How to make a list with options, of which one is compulsory in regex, R?

100 views Asked by At

I am suffering from a regex problem in R here. I have three sentences:

s1 <- "today john jack and joe go to the beach"
s2 <- "today joe and john go to the beach"
s3 <- "today jack and joe go to the beach"

I want to know of each sentence whether john is going to the beach today, regardless of the other two guys. So the outcome for the three sentences should be (in order)

TRUE
TRUE
FALSE 

I try to do this with grepl in R. The following regex gives TRUE to all sentences:

print(grepl("today (john|jack|joe|and| )+go to the beach", s1))
print(grepl("today (john|jack|joe|and| )+go to the beach", s2))
print(grepl("today (john|jack|joe|and| )+go to the beach", s3))

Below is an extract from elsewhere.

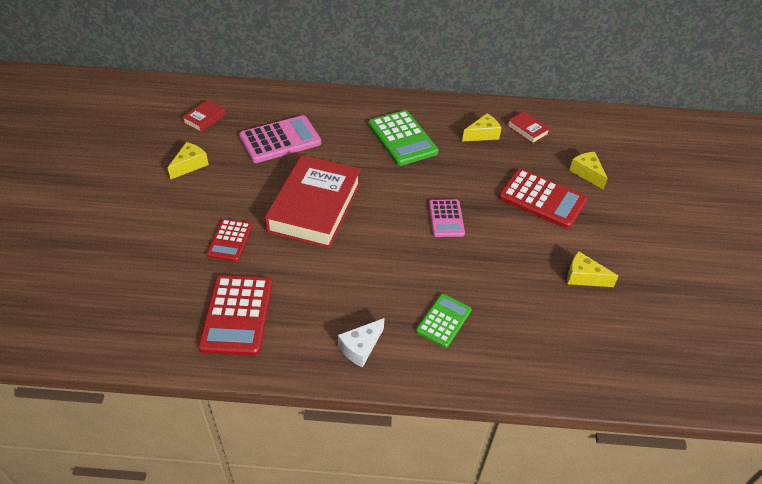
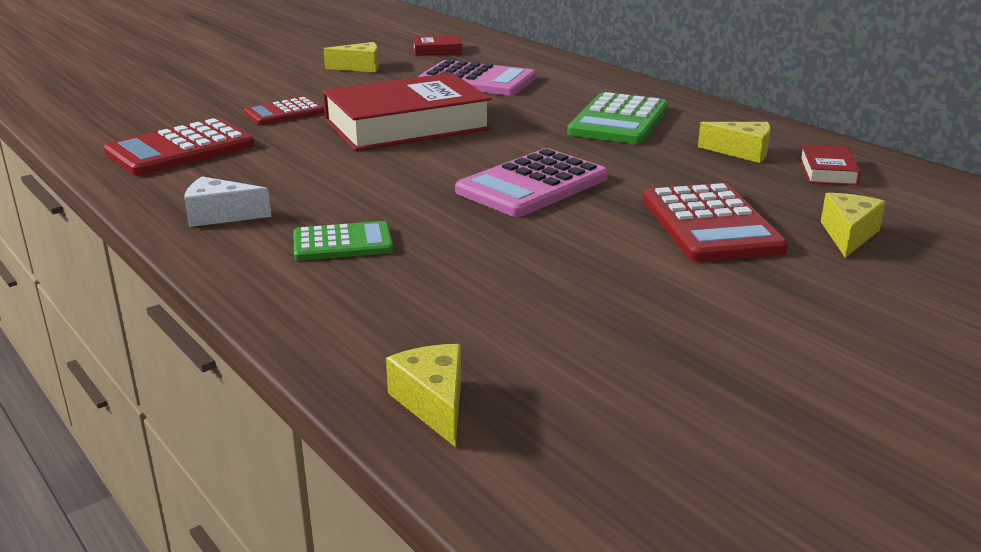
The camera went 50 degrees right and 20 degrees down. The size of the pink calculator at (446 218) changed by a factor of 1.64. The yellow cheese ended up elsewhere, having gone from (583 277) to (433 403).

It helps when I sandwich "john", the compulsory word, between two identical quantifiers for the other, optional words:

print(grepl("today (jack|joe|and| )*john(jack|joe|and| )*go to the beach", s1))
print(grepl("today (jack|joe|and| )*john(jack|joe|and| )*go to the beach", s2))
print(grepl("today (jack|joe|and| )*john(jack|joe|and| )*go to the beach", s3))

However, this is obviously bad coding (repetitions). Anyone has a more elegant solution?

2

There are 2 answers

5
Wiktor Stribiżew On

You may use .* in places where you do not know what may appear there:

s <- c("today john jack and joe go to the beach", "today joe and john go to the beach", "today jack and joe go to the beach")
grepl("today .*\\bjohn\\b.* go to the beach", s)
## => [1]  TRUE  TRUE FALSE

See online R demo

The \b word boundaries are used to match john as a whole word.

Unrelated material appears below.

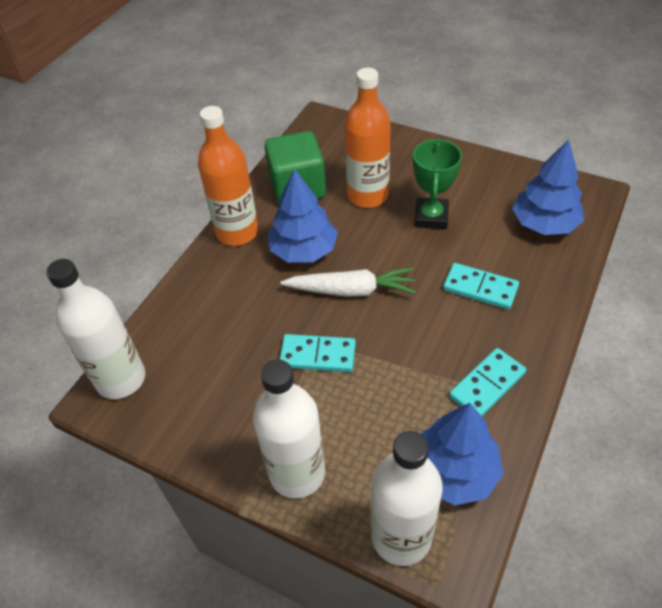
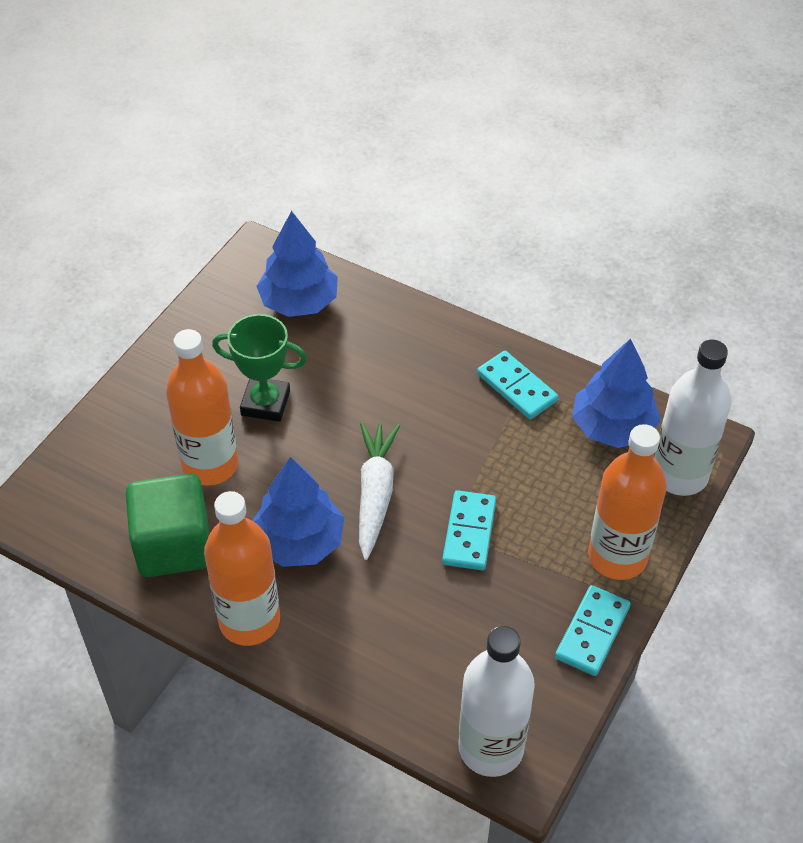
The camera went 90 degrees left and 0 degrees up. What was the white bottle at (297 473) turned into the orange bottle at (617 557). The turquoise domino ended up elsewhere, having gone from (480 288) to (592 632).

EDIT: If you have a pre-defined whitelist of words that may appear between today and go, you cannot just match anything, you need to use an alternation group with all those alternative listed, and - if you really want to shorten the pattern - use the subroutine call within a PCRE regex:

> grepl("today ((?:jack|joe|and| )*)john(?1)\\bgo to the beach", s, perl=TRUE)
[1]  TRUE  TRUE FALSE

See the regex demo.

Here, the alternatives are wrapped within a non-capturing group that is quantified, and the whole group is wrapped with a "technical" capturing group that can be recursed with the (?1) subroutine call (1 means capturing group #1).

2
Konrad Rudolph On

Do you need to validate the rest of the sentence? Because otherwise I’d go for simple:

sentences = c(s1, s2, s3)
grepl('\\bjohn\\b', sentences)
# [1]  TRUE  TRUE FALSE

This performs less validation but it expresses the intent of the statement much more obviously: “does John appear in the sentence?